Karlsruhe. Berlin statt Brüssel: Seit zwei Jahren ist Franziska Brantner Bundestagsabgeordnete der Grünen. Dafür hatte sie ihr Mandat als EU-Parlamentarierin aufgegeben. „Bereut habe ich die Entscheidung bisher nicht“, sagt die 36-Jährige aus Heidelberg, die diesen Schritt keineswegs als Absage an die europäische Politik verstanden wissen will. Vielmehr könne man sich auch in den nationalen Parlamenten für Europa einsetzen, betont sie. Unterschiede in der parlamentarischen Arbeit gebe es aber durchaus. Während es im EU-Parlament oft um einzelne Projekte und Gesetze gehe, bei denen man auch stark fraktionsübergreifend arbeite, sei die Einteilung in Regierung und Opposition im Bundestag stärker zu spüren. Und da haben die Grünen gegen die Übermacht der Großen Koalition keinen leichten Stand. „Das ist derzeit schon eine besondere Situation“, sagt Brantner. Mit der deutlichen Mehrheit von SPD und Union könnten auch Vorhaben verabschiedet werden, die selbst in den Regierungsparteien umstritten seien. „Langfristig ist die Große Koalition für die Demokratie nicht förderlich“, findet Brantner, die mit dem Tübinger Oberbürgermeister Boris Palmer liiert war, mit dem sie auch eine Tochter hat.

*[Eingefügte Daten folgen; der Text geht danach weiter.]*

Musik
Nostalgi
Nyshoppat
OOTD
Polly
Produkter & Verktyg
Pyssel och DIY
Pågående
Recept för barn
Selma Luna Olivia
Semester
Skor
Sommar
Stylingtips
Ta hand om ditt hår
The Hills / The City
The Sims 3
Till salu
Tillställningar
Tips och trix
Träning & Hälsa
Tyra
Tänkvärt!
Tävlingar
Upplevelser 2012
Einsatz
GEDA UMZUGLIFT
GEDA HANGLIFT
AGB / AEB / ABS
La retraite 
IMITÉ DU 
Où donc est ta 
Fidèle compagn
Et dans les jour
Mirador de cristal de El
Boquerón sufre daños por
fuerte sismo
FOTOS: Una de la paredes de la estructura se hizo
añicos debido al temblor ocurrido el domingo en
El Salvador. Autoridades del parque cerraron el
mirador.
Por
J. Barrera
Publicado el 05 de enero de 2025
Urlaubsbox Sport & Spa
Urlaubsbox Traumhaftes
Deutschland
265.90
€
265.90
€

Brantner zählt zu einer neuen Generation grüner Politikerinnen, die vielleicht in den kommenden Jahren eine Führungsrolle übernehmen könnte. „Natürlich wollen wir irgendwann auch wieder an die Regierung“, blickt Brantner auf die nächste Bundestagswahl 2017 voraus. Der Frage, ob sie dabei auch an eine Koalition mit der Union denke, weicht sie ein wenig aus. „Koalitionsfragen hängen stark von den Inhalten ab.“ Die Worte von Kanzlerin Angela Merkel in der Flüchtlingskrise haben ihr durchaus gefallen. „Den Satz, Asyl kennt keine Obergrenze, fand ich richtig.“ Und Merkels „Wir schaffen das“ sei bemerkenswert. „Ich finde es allerdings traurig, dass die CDU offenbar nicht hinter ihrer Kanzlerin steht.“ Vor allem die CSU boykottiere Merkels Kurs. Deshalb werde es äußerst spannend, in welche Richtung sich die Union in den nächsten Monaten bewege. „Davon hängt viel ab“, sagt Brantner, „auch, ob man 2017 vielleicht koalieren kann.“

Ein grundsätzliches Problem der Politik sieht sie nun gerade in der Flüchtlingskrise aufbrechen. „Politik muss eigentlich immer zwei Schritte voraus denken, aber derzeit hinkt sie stets hinterher.“ Ob beim Platz für die Unterbringung der Flüchtlinge oder beim Personal im Bundesamt für Migration – diese Entwicklungen seien doch nicht von heute auf morgen über Deutschland hereingebrochen. Doch die aktuellen Geschehnisse treiben die Politik vor sich her. Mit einem kleinen Beispiel verdeutlicht sie, worauf es ankäme. „Es ist jetzt schon abzusehen, dass in den nächsten Jahren in den Kindertagesstätten deutlich mehr Mittel für die Sprachförderung und die Betreuung von Flüchtlingskindern gebraucht werden.“ Das müsse man eigentlich jetzt schon einplanen, sagt Brantner, die eine ziemlich beeindruckende Vita vorzuweisen hat: Doppeldiplomstudium in New York und Paris, das sie als Jahrgangsbeste abschloss, danach Promotion in Mannheim. Schon zuvor war sie für die Heinrich-Böll-Stiftung in Tel Aviv und Washington tätig. Ausgebildete Mediatorin ist sie auch noch, spricht fließend Französisch, Englisch, Spanisch und ein bisschen Hebräisch. Mit 17 trat sie der Grünen Jugend in der Grünen-Hochburg Freiburg bei. Wohin die politische Karriere noch gehen soll? Vielleicht einmal in ein Ministeramt? Da winkt Franziska Brantner ab. Darüber mache sie sich keine Gedanken. Das „Zwei-Schritte-voraus-denken“ gilt zwar für die Politik, sollte man sich bei der politischen Karriereplanung aber sparen.